Over the years I have absorbed myself in cutting-edge creative initiatives and ideas, and in 2017 I’ve fully immersed in the world of experience. But not just any experience. The whole of conscious life is an experience. Everybody is immersed in their own experience. But much of what has been designed by brands and the creative industries to be experienced has been “out there”. I remember how in the early days of silent movies, audience members would jump to their feet to shout warnings to their threatened screen heroes. They were “in there”. That is what we now mean by immersive experience. There is no distancing of experience.
Cinema audiences rarely do that now. Distance in experience is found everywhere in the West. Visit a village in India or Africa and the villagers crowd around a small TV. In India, they take a day-trip to the town to get the ‘darshan’ of the new department store, i.e. to bathe as tourists in the experience of the innovation and its wares, which represents a future for them. But in the west, brands and malls have become 'me-too'. Immersive is huge and becoming even more significant.
In the age of millennials, expectations of an entire generation have changed with the rise of new technologies, and they expect a deeper more personalised experience.
This is coupled with the fact that economic safety-nets have also been eroded, pushing younger audiences to live in the moment and invest their time and energy in experiences over things, and this naturally lends itself to a hunger for immersive experiences. And whilst social media serves a purpose in connecting us to more people (virtually rather than physically), at the same time it has had the negative effect of leaving many young people feeling more isolated and detached. Millennials can be less 'present'. Immersive demands you to be present and often requires you to leave your phone and other distractions at the door.
And it is not just in the creative industries. Chief Marketing Officers (CMOs) are being rebranded as Chief Experience Officers (CXOs). They are tasked with making their supermarkets destinations, their services brand worlds, their communications ‘compelling’, their employment engaging. For CXOs, immersive will be big.
As co-founder of The Department, the world's first immersive agency, I'm interested in combining traditional theatrical and production techniques with innovative technology, to put the consumer right at the heart of the brand experience. To quote an article on immersive advertising from The Huffington Post: "Technology is changing the way people lead their lives and experience the world around them. From virtual reality to augmented reality, tech is opening up new ways to engage our senses and has given us the opportunity to travel to real or fabricated places without ever leaving our sofas.”
My background is in film and theatre, and I spent several years working with Kevin Spacey at the Old Vic Theatre before establishing the Old Vic Tunnels where I curated a series of pop-up culinary, theatre and art experiences, such as the revolutionary Punchdrunk, who pushed the boundaries of theatre. This gave me an appetite for creating experiential events at the dawn of the 'Pop-up' culture, before the idea of immersive existed.

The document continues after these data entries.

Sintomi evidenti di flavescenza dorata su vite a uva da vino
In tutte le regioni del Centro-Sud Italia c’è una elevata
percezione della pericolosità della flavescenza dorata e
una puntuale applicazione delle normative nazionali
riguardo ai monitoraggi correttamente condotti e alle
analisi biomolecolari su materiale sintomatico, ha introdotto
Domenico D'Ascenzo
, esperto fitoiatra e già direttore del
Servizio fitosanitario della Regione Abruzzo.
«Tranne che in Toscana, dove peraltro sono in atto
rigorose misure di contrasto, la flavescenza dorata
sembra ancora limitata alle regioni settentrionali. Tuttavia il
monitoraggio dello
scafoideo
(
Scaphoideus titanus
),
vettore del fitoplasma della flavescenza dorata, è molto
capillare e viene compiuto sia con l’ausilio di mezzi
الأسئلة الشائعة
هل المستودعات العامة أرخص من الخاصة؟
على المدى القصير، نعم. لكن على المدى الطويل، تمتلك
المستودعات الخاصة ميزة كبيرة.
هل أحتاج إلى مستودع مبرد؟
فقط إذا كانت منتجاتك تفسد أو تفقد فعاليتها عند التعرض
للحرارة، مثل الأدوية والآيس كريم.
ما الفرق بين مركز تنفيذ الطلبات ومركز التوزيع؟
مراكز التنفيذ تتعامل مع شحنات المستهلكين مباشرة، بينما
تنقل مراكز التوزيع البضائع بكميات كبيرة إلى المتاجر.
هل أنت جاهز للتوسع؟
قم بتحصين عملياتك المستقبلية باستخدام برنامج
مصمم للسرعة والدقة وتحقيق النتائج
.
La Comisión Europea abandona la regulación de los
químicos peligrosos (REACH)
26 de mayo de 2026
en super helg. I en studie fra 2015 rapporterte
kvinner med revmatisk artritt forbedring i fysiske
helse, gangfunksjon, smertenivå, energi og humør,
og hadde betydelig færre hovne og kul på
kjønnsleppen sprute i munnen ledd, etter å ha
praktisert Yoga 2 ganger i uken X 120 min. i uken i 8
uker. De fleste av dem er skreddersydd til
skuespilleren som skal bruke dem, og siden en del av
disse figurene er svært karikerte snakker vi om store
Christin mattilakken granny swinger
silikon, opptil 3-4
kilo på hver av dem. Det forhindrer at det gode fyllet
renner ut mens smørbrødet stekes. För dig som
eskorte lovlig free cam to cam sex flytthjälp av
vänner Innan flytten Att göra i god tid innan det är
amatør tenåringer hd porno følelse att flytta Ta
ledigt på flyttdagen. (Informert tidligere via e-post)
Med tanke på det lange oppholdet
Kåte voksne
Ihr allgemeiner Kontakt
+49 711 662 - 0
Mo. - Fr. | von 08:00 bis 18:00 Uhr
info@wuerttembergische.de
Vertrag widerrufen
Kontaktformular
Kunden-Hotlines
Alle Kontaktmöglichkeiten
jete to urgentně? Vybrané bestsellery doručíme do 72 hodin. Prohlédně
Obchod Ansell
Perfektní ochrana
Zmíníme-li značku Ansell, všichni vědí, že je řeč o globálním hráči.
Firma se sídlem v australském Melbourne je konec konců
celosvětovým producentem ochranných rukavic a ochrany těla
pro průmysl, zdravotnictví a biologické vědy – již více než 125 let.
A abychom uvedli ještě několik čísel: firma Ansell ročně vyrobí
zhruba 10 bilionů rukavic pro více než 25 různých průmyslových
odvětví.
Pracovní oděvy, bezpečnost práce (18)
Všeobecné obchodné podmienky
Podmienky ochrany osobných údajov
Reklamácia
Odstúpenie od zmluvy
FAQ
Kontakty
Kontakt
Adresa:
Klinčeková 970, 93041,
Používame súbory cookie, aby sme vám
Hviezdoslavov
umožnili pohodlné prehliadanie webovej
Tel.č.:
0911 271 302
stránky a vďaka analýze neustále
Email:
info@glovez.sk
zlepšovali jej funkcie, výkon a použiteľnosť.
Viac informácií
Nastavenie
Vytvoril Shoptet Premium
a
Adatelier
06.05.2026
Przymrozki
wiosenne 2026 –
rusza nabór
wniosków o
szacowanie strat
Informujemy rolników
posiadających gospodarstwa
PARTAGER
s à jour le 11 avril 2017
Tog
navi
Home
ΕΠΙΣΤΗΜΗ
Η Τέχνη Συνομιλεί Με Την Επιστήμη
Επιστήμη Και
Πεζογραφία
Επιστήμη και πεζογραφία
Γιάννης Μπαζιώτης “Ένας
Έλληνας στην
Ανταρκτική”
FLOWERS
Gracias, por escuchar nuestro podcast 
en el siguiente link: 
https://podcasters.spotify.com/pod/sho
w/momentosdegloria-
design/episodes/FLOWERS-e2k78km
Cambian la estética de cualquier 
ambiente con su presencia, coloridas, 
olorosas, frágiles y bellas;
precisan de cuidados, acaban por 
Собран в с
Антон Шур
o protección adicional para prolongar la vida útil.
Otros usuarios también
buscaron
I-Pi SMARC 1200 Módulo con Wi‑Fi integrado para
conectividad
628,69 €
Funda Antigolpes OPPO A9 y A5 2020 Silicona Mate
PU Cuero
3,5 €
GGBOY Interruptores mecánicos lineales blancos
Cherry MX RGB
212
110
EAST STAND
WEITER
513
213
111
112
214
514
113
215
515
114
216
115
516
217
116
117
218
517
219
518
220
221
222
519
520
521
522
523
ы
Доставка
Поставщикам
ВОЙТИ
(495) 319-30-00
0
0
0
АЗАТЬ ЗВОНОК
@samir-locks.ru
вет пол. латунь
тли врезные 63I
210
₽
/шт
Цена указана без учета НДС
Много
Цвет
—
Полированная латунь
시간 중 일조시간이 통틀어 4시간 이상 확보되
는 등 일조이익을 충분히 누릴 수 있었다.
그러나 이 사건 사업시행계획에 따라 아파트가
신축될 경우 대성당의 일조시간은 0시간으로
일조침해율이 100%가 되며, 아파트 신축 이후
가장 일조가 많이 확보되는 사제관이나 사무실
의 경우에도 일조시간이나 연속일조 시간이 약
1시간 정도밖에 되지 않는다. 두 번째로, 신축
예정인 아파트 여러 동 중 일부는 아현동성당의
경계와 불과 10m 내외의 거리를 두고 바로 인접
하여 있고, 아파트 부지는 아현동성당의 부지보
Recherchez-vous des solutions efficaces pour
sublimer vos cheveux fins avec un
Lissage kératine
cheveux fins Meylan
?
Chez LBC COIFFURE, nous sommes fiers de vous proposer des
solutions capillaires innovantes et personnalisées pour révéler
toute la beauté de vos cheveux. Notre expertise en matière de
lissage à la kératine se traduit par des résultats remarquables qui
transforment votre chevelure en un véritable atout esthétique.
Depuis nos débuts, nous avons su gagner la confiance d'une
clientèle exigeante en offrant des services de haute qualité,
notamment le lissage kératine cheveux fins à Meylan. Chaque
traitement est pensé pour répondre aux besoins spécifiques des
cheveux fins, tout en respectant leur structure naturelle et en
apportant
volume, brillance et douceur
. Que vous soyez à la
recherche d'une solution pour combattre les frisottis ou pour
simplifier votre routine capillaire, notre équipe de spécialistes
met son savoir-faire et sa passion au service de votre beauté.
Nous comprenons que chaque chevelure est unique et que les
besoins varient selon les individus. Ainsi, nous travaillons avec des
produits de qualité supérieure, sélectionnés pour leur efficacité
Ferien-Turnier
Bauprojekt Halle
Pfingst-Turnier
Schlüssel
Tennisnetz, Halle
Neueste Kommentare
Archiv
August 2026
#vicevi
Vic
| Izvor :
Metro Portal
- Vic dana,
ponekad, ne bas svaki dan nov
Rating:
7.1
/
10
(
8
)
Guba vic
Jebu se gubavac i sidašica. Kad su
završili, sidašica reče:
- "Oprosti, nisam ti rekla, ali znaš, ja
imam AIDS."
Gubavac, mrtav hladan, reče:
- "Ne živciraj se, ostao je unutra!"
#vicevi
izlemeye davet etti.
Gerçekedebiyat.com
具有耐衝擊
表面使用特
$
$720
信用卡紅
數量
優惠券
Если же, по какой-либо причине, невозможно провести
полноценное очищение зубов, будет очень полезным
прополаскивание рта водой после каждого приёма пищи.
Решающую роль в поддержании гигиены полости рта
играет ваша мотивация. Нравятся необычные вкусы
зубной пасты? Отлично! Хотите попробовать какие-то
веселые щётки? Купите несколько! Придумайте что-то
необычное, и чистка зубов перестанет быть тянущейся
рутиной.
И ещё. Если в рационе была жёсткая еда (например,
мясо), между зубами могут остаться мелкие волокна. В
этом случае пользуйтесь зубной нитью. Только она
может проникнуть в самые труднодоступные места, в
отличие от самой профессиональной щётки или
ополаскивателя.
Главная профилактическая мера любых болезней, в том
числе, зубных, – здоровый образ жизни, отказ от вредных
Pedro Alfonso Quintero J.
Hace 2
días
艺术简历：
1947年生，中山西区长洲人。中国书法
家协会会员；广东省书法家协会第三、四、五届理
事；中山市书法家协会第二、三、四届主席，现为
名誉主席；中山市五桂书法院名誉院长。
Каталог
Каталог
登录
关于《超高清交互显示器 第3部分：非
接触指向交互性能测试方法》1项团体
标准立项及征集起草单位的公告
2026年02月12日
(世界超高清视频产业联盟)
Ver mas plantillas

In an age saturated by screens and social media posts, I’m a firm believer in creating experiences that people can live and breathe, so as well as co-founding The Department with my partners Jonny Grant and Jessica Rees-Middleton three years ago, we also co-founded Lights of Soho, the world’s first light-art gallery and member’s club. Lights of Soho is a cultural hub where the worlds of film, music, fashion and theatre happily mingle and exchange ideas, and this reflects my belief in the crossover between all these disciplines.
It’s an idea that crosses over into the ethos of The Department, an immersive agency that started out 3 years ago, on a mission to promote some of the leading talents in theatre, culinary expertise, performance, film, music and design. The Department has grown into a creative experience agency, specialising in delivering immersive content and event solutions.
It’s been a productive year so far, with a Toyota C-HR launch a couple of weeks ago, where we collaborated with Freuds on the world’s first drive-through immersive theatre experience. A virtual tour of 5 European cities, integrating drones, lasers, projections, live action and animation to take 100 guests on a journey inspired by the flowing design of the new Toyota. Hollywood star Milla Jovovich acted as the guide on the journey, and we worked with some of the world’s finest creative and technical talent including; The Flash Pack who created a bullet time rig to capture moving images of the guests in one scene, Dick Straker at Mesmer, international performance designer Takis, and immersive theatrical group Les Enfants Terribles.
The week before we were in Switzerland creating a holographic and live theatre experience for IWC, in collaboration with Immersive, to launch their 2017 Da Vinci watch collection. We produced and directed a genre-defining holographic theatrical production starring Game of Thrones actor Joseph Mawle, which integrated live performances, projection mapping, back projections and holograms. Also in January we created ‘The Williams Experience’ at Autosport International, where guests including F1 star Lance Stroll were taken on a journey through 40 years of Williams F1 Racing. Tickets for this sold out in less than 1 hour, proving that people want to step away from their screens and into something captivating and immersive, that transports them inside the world of the brand.
One goal of the immersive projects we create at The Department is to engineer a mutual feedback between physical and virtual worlds, putting one into the other. Immersive.